Search Mapped Objects in Lucene.Net

In my previous post (Lucene.Net Object Mapping) I introduced the Lucene.Net.ObjectMapping NuGet package. The post describes how the package can be used to map virtually any .Net object to a Lucene.Net Document and how to reconstruct the object from that same Document later. Now it’s time to look at the search aspect of it, so how can you search mapped objects in Lucene.Net?

You already know Searcher

The Searcher class in Lucene.Net can be used to run queries on an index and retrieve documents matching that query. The Lucene.Net.ObjectMapping library comes with additional extensions to the Searcher class which help you search for Documents. There’s a variety of different extensions, some which just return a TopDocs object with the number of results you’ve specified, and some which allow sorting, but more powerful are the ones which require you to specify a Collector to gather the results. Using a Collector makes it very easy to support paging over all the results for a specific query, and after all that’s usually what you’d do today if you want to show search results. So let’s look at an example of searching for Documents that contain mapped .Net objects using a Collector. Let’s assume we’re building a blog engine, for which we want to index the posts.

public class BlogPost
{
    public Guid Id { get; set; }
    public DateTime Created { get; set; }
    public string Title { get; set; }
    public string Body { get; set; }
    public string[] Tags { get; set; }
}

// ... as before, you'd store your BlogPost objects like this:
luceneIndexWriter.AddDocument(thePost.ToDocument());

Use a Collector for Paging

Creating an paged index of all your blog posts is very easy, really. You’ll need a Searcher, a Collector (the TopFieldCollector will do for now) and that’s about it. Let’s look at some code.
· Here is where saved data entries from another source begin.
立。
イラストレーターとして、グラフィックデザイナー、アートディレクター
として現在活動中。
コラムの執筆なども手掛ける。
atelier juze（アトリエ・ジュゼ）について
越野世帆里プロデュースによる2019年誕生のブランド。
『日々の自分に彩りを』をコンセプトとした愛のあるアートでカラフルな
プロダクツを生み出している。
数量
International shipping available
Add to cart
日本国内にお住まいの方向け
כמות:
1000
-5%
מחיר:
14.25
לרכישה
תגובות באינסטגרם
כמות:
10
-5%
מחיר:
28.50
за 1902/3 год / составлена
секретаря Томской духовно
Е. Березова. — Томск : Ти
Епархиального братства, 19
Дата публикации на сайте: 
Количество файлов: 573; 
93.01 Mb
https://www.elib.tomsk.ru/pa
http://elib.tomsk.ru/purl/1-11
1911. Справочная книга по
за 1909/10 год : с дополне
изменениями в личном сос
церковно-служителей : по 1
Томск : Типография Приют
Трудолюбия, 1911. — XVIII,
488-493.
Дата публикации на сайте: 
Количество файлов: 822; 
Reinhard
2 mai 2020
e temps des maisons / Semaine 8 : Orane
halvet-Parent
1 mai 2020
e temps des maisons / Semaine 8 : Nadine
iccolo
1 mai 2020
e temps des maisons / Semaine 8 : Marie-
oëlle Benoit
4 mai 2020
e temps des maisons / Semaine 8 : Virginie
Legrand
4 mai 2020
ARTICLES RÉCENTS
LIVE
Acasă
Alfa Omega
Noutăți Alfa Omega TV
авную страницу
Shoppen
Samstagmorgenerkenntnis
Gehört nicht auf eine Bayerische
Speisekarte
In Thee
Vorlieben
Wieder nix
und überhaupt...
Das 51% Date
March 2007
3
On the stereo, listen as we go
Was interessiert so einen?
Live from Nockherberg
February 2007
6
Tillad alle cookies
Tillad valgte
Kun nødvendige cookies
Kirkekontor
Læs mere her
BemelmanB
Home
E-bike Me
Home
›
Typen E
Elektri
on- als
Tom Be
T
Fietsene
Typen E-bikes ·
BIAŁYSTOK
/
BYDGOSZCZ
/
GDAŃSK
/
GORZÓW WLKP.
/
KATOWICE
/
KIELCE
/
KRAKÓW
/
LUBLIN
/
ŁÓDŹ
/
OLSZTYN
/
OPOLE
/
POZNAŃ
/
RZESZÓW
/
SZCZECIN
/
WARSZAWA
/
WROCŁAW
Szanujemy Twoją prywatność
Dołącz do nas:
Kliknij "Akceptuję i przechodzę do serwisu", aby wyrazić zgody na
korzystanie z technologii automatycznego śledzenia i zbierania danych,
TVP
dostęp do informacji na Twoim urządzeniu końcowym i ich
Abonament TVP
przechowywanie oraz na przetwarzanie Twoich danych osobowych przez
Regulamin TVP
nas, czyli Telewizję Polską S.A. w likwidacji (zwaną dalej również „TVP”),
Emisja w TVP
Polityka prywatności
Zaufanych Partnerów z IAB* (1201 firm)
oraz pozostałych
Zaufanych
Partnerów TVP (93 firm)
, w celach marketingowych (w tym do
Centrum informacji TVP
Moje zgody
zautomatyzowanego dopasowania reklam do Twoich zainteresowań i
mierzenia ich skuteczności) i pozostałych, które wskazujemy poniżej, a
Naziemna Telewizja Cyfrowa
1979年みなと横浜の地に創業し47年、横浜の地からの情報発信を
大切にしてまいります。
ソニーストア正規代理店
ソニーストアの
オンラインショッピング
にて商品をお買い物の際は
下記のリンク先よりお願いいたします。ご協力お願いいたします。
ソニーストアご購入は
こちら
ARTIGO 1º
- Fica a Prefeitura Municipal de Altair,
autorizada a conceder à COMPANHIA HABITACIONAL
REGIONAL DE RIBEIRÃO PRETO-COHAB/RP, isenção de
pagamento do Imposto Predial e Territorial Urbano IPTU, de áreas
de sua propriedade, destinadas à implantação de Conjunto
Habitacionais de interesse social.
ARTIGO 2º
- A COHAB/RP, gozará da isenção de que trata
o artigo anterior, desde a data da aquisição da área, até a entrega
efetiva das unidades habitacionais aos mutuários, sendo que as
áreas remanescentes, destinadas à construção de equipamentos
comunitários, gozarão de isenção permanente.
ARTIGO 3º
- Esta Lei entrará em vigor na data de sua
private const int PageSize = 10;

public BlogPost[] GetPostsForPage(int page)
{
    // Sanitize the 'page' before doing anything with it.
    if (page < 0)
    {
        page = 0;
    }

    int start = page * PageSize;
    int end = start + PageSize;

    using (Searcher searcher = new IndexSearcher(myIndexReader))
    {
        TopFieldCollector collector = TopFieldCollector.Create(
            // Let's sort descending by create date.
            new Sort(new SortField("Created", SortField.LONG, true)),
            end, // Need to get the hits until 'end'.
            false,
            false,
            false,
            false);

        // Let's use the object mapping extensions for Search! This will
        // filter results to only those Documents which hold a BlogPost.
        searcher.Search<BlogPost>(new MatchAllDocsQuery(), collector);

        // At this point we know how many hits there are in total. So
        // let's check that the requested page is within range.
        if (start >= collector.TotalHits)
        {
            page = (collector.TotalHits - 1) / PageSize;
            start = page.Value * PageSize;
            end = start + PageSize;
        }

        TopDocs docs = collector.TopDocs(start, PageSize);
        List<BlogPost> posts = new List<BlogPost>();

        foreach (ScoreDoc scoreDoc in docs.ScoreDocs)
        {
            Document doc = searcher.Doc(scoreDoc.Doc);

            posts.Add(doc.ToObject<BlogPost>());
        }

        return posts.ToArray();
    }
}

That’s it, no magic, no tricks. One thing you could do, instead of just returning a plain array with the results is to return an object which holds some more meta information, like for instance the number of total hits, or the actual page you’re returning results for. But the core logic remains the same. You can play around with different ways to sort the results. Keep in mind though that tokenized/analyzed fields in Lucene.Net are sorted based on the tokens, not based on the actual string value. To help address this, I’m thinking about extending the object mappers to allow to specify not only to analyze a field (because you want to search it), but also to add a non-analyzed copy of the field for sorting purposes. That way, you have the advantage of being able to search and sort on the same logical field in the end. Keep in mind though that the index will grow since the data is indexed twice: once tokenized/analyzed, once as-is.